Canción perdida en La Habana, por Jaime Bedoya
Canción perdida en La Habana, por Jaime Bedoya
Redacción EC

“¿Cuántos jabones traes?”, preguntó un compañero de vuelo a Cuba con una sonrisa cómplice. Le respondí con pretensioso desdén: “Nosotros vamos para entrevistar a Fidel”, dije, señalando con la mirada a Javier Zapata. Es de los fotógrafos que no sueltan la cámara ni cuando están en el avión, por si se cae.

La invitación era originalmente a Varadero, paraíso playero del turismo sexual. Idealistas escépticos, habíamos decidido quedarnos en La Habana en busca del reportaje definitivo que revelara la verdadera Cuba, el fiel de la balanza entre las libertades a pagar a cambio de las conquistas sociales. Y claro, entrevistar a Fidel, ese fantasma en uniforme. En suma, ilusos del año 2002.

El Meliá La Habana estaba cerca del malecón, y el romper de las olas marcaba el pulso renuente de una ciudad que no quería confiar en nadie. Nos seguían, o al menos la paranoia establecida así lo hacía creer. En los bares y restaurantes los precios eran para extranjeros en busca de jineteras. Al regresar al hotel nos encontramos al compañero de viaje entregándole jabones a una chica demasiado joven para la ropa que llevaba. Ella sonreía. Él guiñó un ojo.

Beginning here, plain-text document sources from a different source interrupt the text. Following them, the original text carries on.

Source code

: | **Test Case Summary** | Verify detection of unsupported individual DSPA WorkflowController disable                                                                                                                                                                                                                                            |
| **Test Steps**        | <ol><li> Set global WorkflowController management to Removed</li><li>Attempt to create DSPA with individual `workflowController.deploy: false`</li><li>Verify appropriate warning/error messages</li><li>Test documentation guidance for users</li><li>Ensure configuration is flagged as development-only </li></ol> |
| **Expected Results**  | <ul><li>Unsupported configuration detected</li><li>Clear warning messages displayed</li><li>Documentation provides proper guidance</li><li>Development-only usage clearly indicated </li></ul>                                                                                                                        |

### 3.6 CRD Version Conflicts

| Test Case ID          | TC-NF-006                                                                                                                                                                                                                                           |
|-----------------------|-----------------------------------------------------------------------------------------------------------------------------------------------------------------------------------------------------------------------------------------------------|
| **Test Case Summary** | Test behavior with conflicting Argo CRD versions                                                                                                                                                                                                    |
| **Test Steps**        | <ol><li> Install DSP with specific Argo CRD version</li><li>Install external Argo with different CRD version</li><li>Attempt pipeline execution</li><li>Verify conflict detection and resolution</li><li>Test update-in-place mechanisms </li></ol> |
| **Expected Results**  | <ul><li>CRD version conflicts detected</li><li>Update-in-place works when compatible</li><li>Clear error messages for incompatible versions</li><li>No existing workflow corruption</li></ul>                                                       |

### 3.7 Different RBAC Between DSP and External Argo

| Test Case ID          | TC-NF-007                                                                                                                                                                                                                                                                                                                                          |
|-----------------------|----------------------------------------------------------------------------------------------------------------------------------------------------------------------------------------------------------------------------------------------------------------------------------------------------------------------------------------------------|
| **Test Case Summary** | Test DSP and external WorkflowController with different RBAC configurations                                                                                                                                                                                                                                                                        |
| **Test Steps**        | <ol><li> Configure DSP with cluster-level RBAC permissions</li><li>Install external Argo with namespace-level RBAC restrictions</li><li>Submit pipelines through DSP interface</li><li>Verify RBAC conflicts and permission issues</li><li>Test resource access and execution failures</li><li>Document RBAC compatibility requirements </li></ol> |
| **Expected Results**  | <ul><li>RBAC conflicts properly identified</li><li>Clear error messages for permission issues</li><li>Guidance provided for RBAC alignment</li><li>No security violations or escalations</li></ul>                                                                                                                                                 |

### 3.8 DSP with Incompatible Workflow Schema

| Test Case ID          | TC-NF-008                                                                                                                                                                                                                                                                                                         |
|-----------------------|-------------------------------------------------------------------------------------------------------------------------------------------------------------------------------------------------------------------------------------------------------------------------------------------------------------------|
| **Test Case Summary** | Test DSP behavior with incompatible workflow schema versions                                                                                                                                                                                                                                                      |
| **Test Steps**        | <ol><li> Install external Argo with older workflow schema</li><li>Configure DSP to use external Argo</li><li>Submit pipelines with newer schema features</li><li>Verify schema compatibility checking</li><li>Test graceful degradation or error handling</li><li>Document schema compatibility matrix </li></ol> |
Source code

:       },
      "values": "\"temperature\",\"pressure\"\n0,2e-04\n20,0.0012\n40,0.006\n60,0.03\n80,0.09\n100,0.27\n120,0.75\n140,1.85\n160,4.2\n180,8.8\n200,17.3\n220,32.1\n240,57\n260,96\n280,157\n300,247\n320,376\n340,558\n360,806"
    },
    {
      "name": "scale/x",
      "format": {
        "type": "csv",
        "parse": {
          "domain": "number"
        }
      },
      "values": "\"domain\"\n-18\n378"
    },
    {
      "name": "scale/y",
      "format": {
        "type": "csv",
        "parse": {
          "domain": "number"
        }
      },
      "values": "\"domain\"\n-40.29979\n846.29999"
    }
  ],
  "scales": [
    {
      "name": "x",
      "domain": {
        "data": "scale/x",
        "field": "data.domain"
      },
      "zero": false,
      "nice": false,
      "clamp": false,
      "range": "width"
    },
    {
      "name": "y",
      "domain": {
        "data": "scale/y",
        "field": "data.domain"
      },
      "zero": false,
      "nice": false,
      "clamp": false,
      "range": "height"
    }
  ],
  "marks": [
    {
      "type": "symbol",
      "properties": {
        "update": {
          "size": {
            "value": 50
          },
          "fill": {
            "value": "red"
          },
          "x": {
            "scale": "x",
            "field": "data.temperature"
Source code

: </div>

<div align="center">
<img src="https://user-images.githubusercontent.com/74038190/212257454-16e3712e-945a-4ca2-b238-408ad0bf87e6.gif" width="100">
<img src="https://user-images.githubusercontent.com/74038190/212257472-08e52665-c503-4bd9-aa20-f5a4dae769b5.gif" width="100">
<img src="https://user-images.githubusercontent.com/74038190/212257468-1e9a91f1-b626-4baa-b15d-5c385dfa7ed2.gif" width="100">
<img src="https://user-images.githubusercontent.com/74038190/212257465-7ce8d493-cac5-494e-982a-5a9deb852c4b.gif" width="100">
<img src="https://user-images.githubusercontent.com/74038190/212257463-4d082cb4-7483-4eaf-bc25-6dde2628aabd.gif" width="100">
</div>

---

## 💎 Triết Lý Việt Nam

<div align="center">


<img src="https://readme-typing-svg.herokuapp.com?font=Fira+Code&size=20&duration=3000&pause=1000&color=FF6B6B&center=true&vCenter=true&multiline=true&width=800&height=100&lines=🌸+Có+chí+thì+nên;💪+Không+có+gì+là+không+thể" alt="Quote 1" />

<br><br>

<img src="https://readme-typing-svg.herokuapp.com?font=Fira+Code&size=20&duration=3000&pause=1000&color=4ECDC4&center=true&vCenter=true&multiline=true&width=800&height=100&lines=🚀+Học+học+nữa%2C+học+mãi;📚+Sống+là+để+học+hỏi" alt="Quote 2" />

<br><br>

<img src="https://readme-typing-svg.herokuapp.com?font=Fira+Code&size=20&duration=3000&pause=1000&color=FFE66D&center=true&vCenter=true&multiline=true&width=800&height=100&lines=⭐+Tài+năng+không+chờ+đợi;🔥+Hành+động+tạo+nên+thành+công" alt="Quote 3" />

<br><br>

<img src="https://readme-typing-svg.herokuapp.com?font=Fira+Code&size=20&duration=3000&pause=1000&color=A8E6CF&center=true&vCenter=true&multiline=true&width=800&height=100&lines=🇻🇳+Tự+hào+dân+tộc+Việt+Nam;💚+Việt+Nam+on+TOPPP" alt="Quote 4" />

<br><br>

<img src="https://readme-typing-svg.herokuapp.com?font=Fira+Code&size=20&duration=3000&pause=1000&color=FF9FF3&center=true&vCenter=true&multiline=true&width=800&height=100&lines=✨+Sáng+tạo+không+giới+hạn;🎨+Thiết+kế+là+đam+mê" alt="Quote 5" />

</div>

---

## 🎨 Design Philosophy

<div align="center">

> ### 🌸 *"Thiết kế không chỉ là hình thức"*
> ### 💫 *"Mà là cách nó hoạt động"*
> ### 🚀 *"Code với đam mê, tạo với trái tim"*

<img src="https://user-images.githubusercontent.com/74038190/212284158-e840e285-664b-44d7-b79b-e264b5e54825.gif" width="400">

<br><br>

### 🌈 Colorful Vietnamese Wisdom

La vista desde la habitación era hipnótica. La arquitectura descascarada de La Habana, corroída por la sal marina sin posibilidad de una mano de pintura, era la metáfora visual de un tiempo detenido, entrampado en el fracaso. La programación televisiva era autista. Desgastados documentales sobre la revolución y debates monotemáticos:
Fidel, Fidel, Fidel. No salía de la habitación en espera de la llamada del partido que debía confirmarnos la entrevista. Zapata se fue a fotografiar a jóvenes bailarinas de ballet haciendo fouettés al lado de Chevys de 1958. Mañosería culta.

Al segundo día llegó la llamada. Era previsible: Fidel no podía darnos una entrevista por sus múltiples ocupaciones. Pero don Francisco Repilado nos esperaba al día siguiente en el hotel Nacional. Al ver nuestras caras nos ilustraron. Repilado era el nombre real de Compay Segundo. Eran los días en que su canción “Chan Chan” sonaba ubicua gracias al blusero Ry Cooder, que había mostrado al mundo la gloria senil del Buena Vista Social Club.

Llegamos tarde al Nacional. La noche anterior, diluidas las expectativas en torno a la verdad revolucionaria, había sido más proclive al ron que a la política. En un bar privado del último piso del hotel, Compay Segundo estaba con su guitarra de palo y sombrero de paja. Masticaba un puro sin encender.

Compay no era una persona. Era una versión corpórea de la música. Con memoria prodigiosa repasó su vida, precisando que odiaba a los médicos, que se había peleado con su novia y que Fidel había sido el mejor presidente de Cuba que él había visto. Tenía 95 años cumplidos y lo que cogía no era una guitarra sino un armónico, un instrumento que había inventado a partir del tres cubano. Seguía masticando un puro apagado.

Durante la conversación estuvo refiriéndose a “La flor de la canela”. Hacia el final, hilando sus divagaciones, dijo: “Ya les compuse algo”, y empezó un son en donde hablaba del Perú, de la playa, de la vida y del amor. Recién entonces prendí la grabadora.

Salimos volando del Nacional rumbo al aeropuerto. Otra vez tarde. En el taxi prendí la grabadora para ver si ahí estaba la canción. Estaba. El taxista la escuchó e intervino. “¿Ese es Compay?”. El taxista era médico y decía que salvo trabajo en su profesión no le faltaba nada. A medio camino policías motorizados nos detuvieron. No se veía ningún incidente. “Es Fidel —explicó el taxista—. Cuando él se mueve, todo se para”.

Cogimos el vuelo con las justas. A bordo quisimos escuchar completa la canción pero la grabadora no aparecía. Entonces la recordé ahí, tranquilita, olvidada sobre el asiento trasero del Lada del taxista médico.

Compay Segundo murió el año siguiente, 2003. Está enterrado en el cementerio de Santa Ifigenia. El mismo en el que se ubicarán las cenizas de Fidel Castro hoy domingo.